*TEXT EXCERPT*.

● ● ●

The only issue was the volume discrepancies for such a theory to be
conclusive thus we were cautious on this call…
Monday the week started with bad news, again,
with the ISM Mfg Index coming out at 38,9, its
lowest level since 1982 vs. the expected 41,0! You need to know a result
below 50 indicates a contraction of the economy. On the other side the
intra-bank rates (LIBOR) continued to come down. Auto sales took a hit with
an extreme reduction in sales; GM showing a 45% reduction, Ford a 30,2% reduction and Toyota
25,9%. The economic slowdown was particularly tough on this sector
Tuesday, election day, also started with
bad news on the factory orders side which came down 2,5%
when expecting 0,8%. This 2,5% followed a 4,4%
decrease in August! The credit market and the VX index are at least showing
confidence is creeping back up, slowly. The TED spread is tightening and
the VIX index is coming down towards normal levels. The way was a good one,
based on nothing except maybe the festivities surrounding the end of the Bush
era.
Wednesday after an historical election won
under the hope theme “Yes we can” the markets tumbled the most ever after
an election day after the ISM services breached the 50 level when it hit 44;
we were expecting 47. Barack Obama
said it in is victory speech: “Yes we can but it’s going to take time”. The
impact of the bad news was amplified by massive profit taking. All sub
sectors were taken down and finished lower on the day, reversing the strong
reversal we had gone through over the last 6 days.

● ● ●

*Data records*.
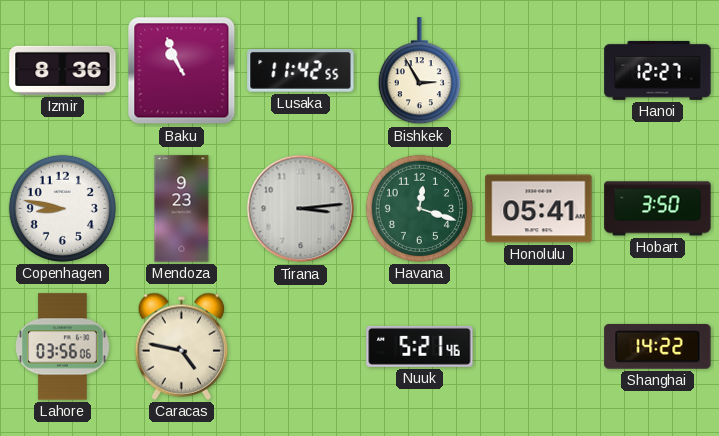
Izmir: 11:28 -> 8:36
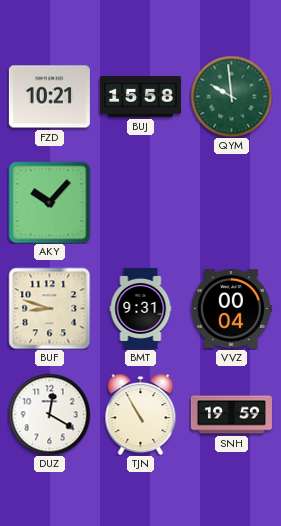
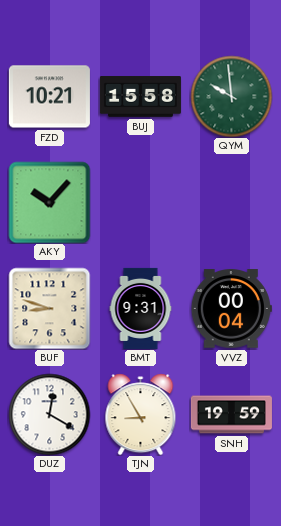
TJN: 10:55 -> 8:55
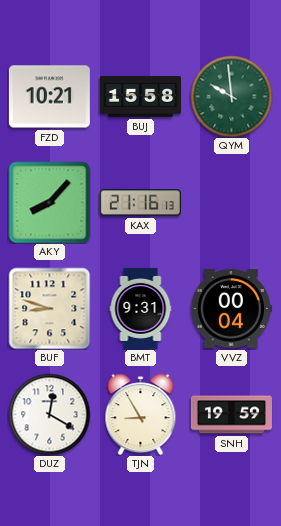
AKY: 10:07 -> 8:07
KAX: none -> 21:16
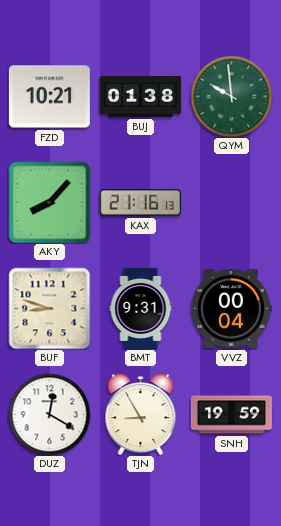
BUJ: 15:58 -> 01:38
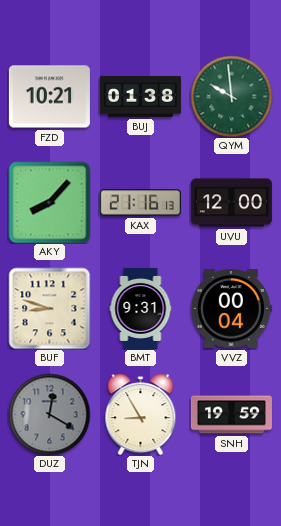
UVU: none -> 12:00
DUZ dial: white -> grey
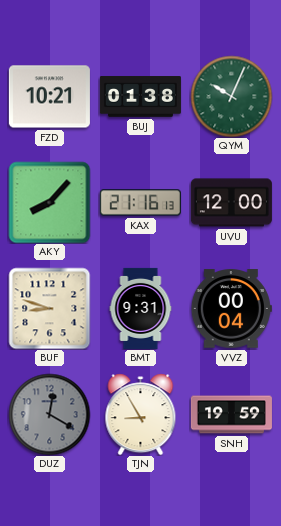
QYM: 9:59 -> 10:04
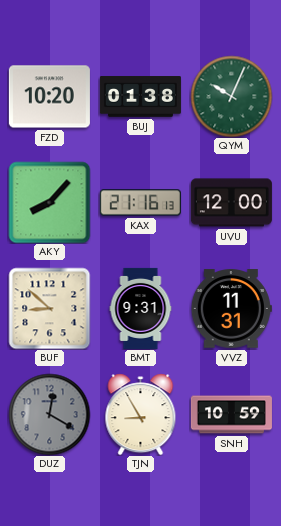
FZD: 10:21 -> 10:20
BUF: 8:48 -> 8:52
VVZ: 00:04 -> 11:31
SNH: 19:59 -> 10:59
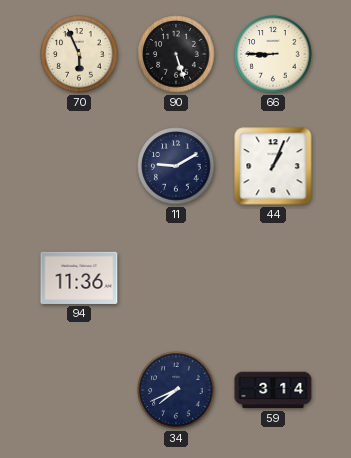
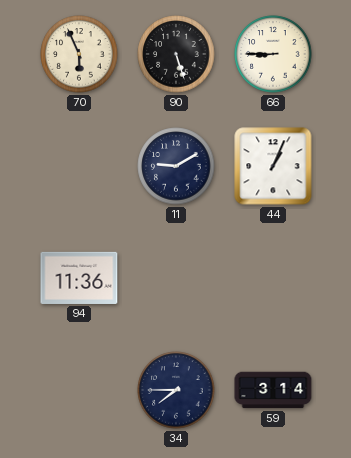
34: 7:41 -> 7:45
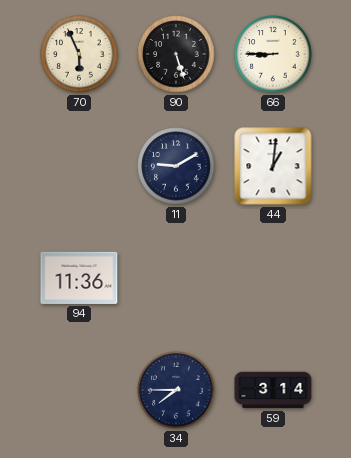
44: 1:04 -> 1:01
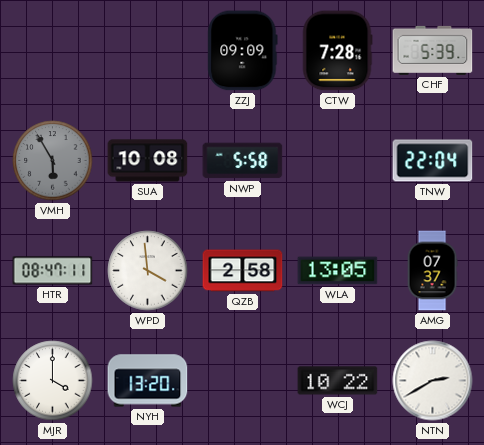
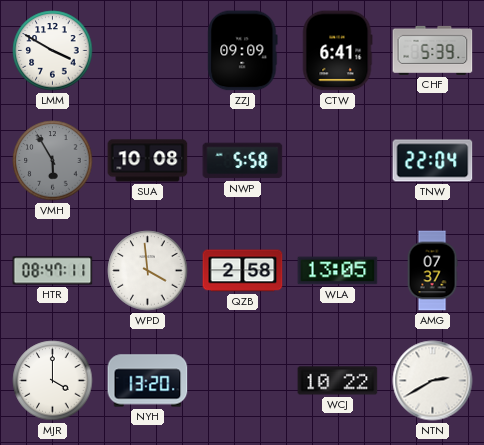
LMM: none -> 3:50
CTW: 7:28 -> 6:41
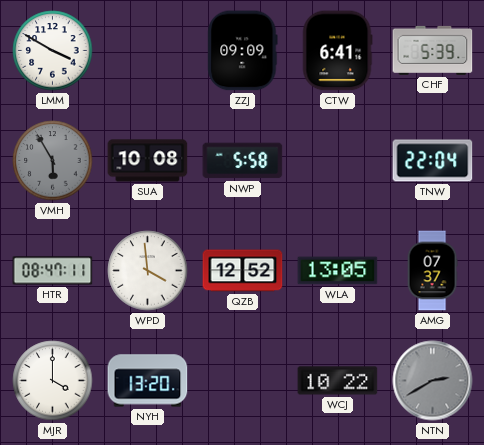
QZB: 2:58 -> 12:52
NTN dial: white -> grey
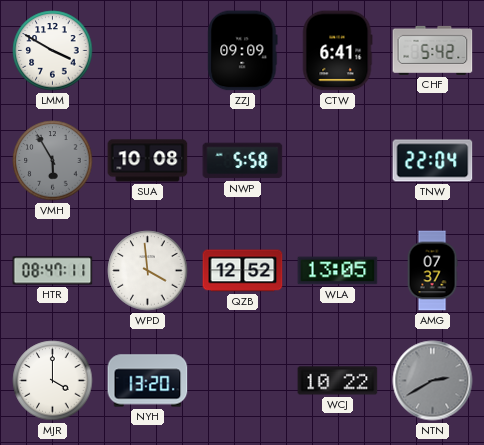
CHF: 5:39 -> 5:42
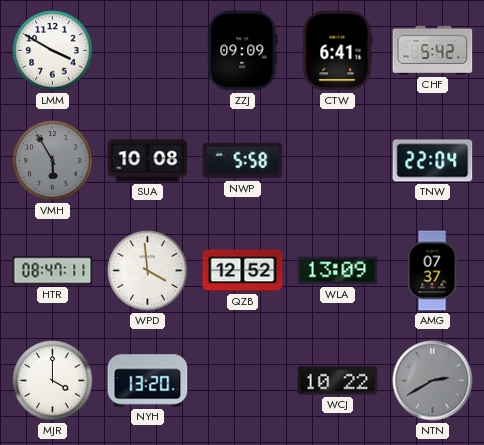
WLA: 13:05 -> 13:09
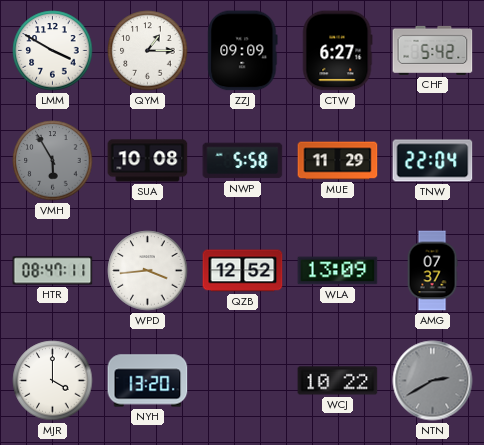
QYM: none -> 1:15
CTW: 6:41 -> 6:27
MUE: none -> 11:29
WPD: 3:59 -> 3:44
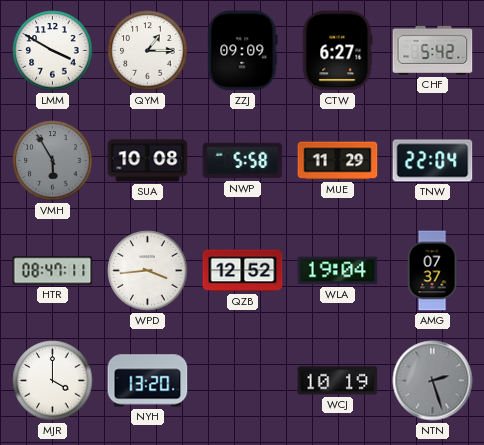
WLA: 13:09 -> 19:04
WCJ: 10:22 -> 10:19
NTN: 2:40 -> 2:27
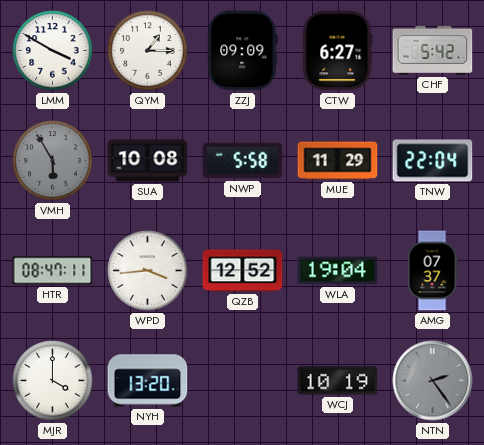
NTN: 2:27 -> 2:24
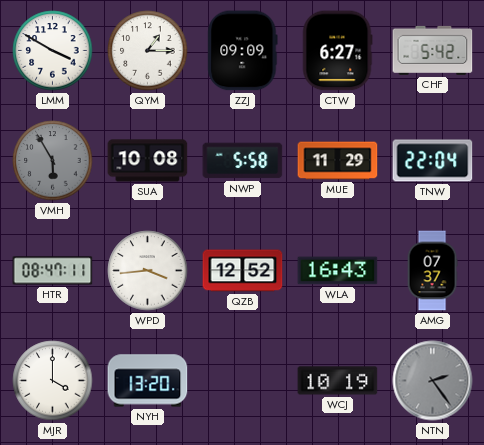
WLA: 19:04 -> 16:43
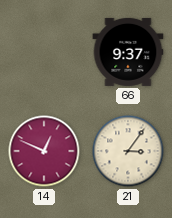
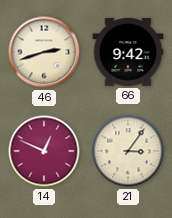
46: none -> 2:42
66: 9:37 -> 9:42
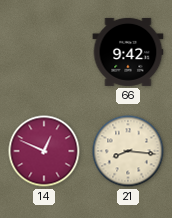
46: 2:42 -> none
21: 3:06 -> 8:16
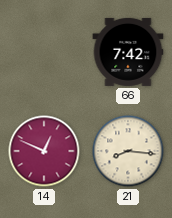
66: 9:42 -> 7:42
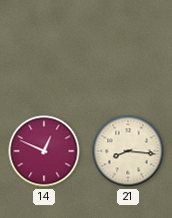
66: 7:42 -> none
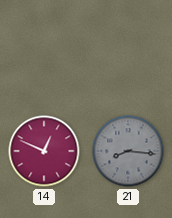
21 dial: cream -> grey
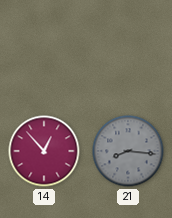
14: 12:49 -> 12:53
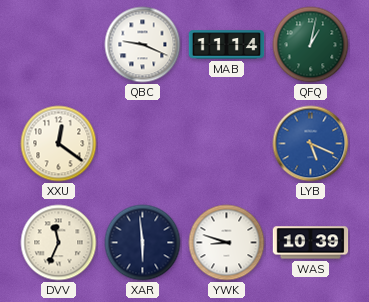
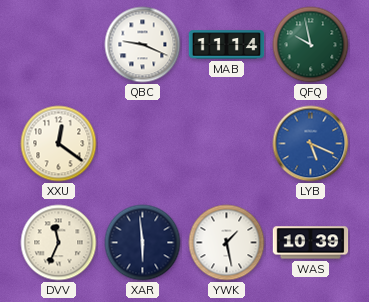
QFQ: 1:02 -> 9:58
YWK: 8:48 -> 1:28
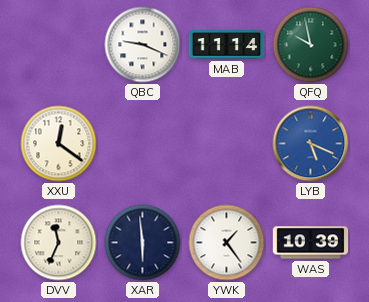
YWK: 1:28 -> 1:24
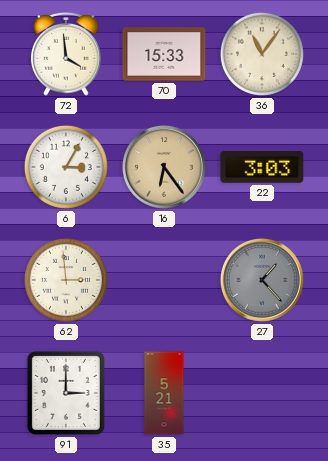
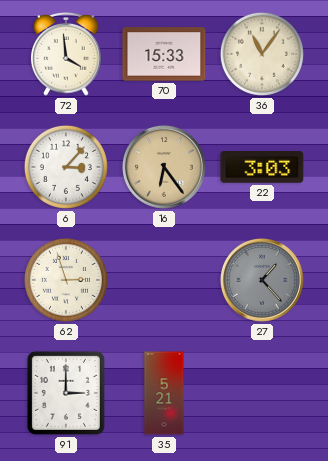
6: 3:05 -> 3:07
62: 2:59 -> 2:57
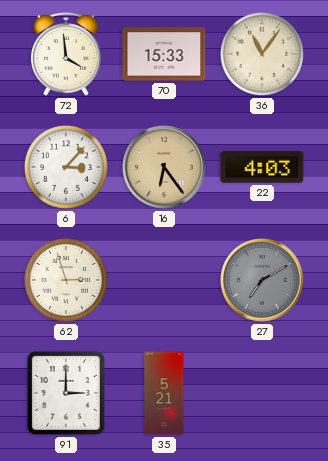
22: 3:03 -> 4:03
27: 1:23 -> 7:10
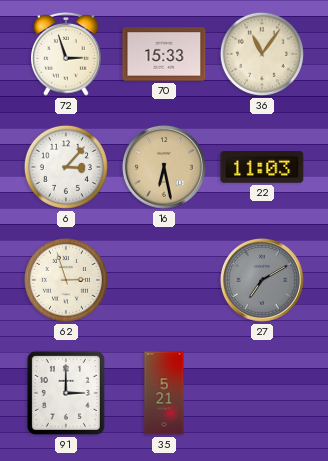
72: 3:59 -> 2:57
16: 6:24 -> 6:28
22: 4:03 -> 11:03
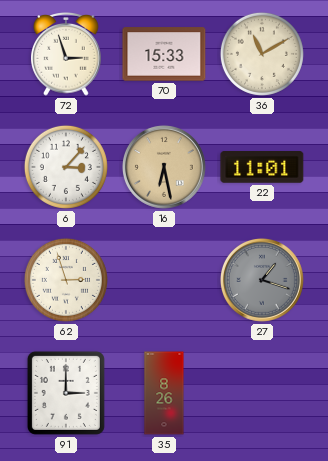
36: 11:06 -> 11:10
22: 11:03 -> 11:01
27: 7:10 -> 1:18
35: 5:21 -> 8:26
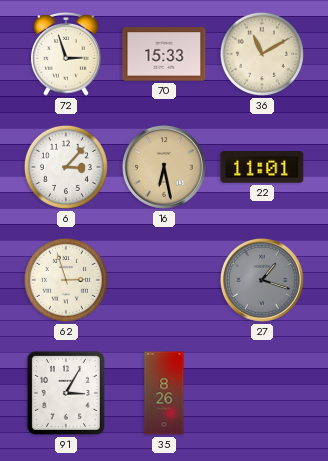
91: 3:00 -> 3:05
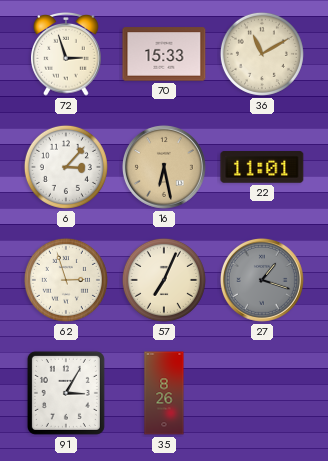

● ● ●

*SET EXERCISE*. Reproduce the part of the market commentary that opens with the words containing "Wednesday after an" and closes with "last 6 days.", changing "massive" to "heavy".

*WRITTEN REPLY*.
Wednesday after an historical election won
under the hope theme “Yes we can” the markets tumbled the most ever after
an election day after the ISM services breached the 50 level when it hit 44;
we were expecting 47. Barack Obama
said it in is victory speech: “Yes we can but it’s going to take time”. The
impact of the bad news was amplified by heavy profit taking. All sub
sectors were taken down and finished lower on the day, reversing the strong
reversal we had gone through over the last 6 days.